What to do: At the line containing "Breast MRI (dynamic contrast-enhanced), one axial slice.", start repeating the entries exactly, and continue through the last line.
★ ★ ★ ★ ★
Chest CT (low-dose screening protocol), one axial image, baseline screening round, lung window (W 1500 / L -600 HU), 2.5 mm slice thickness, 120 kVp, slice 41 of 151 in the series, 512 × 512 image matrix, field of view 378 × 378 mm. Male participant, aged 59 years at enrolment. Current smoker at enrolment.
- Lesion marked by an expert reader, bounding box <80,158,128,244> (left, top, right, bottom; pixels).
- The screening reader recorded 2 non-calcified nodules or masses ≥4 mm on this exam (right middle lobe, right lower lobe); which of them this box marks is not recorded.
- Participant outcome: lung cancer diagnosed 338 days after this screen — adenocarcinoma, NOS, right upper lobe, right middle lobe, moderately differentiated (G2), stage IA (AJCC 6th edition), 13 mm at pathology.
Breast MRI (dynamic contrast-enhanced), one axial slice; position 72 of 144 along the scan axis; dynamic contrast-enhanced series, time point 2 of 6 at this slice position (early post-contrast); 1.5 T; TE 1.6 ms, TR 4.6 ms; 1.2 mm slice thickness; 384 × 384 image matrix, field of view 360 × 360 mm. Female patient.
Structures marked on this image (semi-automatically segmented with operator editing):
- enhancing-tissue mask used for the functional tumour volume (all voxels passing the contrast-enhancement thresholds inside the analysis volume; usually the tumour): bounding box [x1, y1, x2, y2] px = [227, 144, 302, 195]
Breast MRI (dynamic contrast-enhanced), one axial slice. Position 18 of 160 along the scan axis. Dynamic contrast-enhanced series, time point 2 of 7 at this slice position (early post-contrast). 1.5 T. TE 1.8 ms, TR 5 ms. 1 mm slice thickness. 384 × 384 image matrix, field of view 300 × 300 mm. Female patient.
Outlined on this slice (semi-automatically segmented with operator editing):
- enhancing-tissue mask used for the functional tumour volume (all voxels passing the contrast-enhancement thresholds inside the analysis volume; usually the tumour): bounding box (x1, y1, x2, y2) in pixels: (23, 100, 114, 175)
★ ★ ★ ★ ★
Finished task:
Breast MRI (dynamic contrast-enhanced), one axial slice. Position 18 of 160 along the scan axis. Dynamic contrast-enhanced series, time point 2 of 7 at this slice position (early post-contrast). 1.5 T. TE 1.8 ms, TR 5 ms. 1 mm slice thickness. 384 × 384 image matrix, field of view 300 × 300 mm. Female patient.
Outlined on this slice (semi-automatically segmented with operator editing):
- enhancing-tissue mask used for the functional tumour volume (all voxels passing the contrast-enhancement thresholds inside the analysis volume; usually the tumour): bounding box (x1, y1, x2, y2) in pixels: (23, 100, 114, 175)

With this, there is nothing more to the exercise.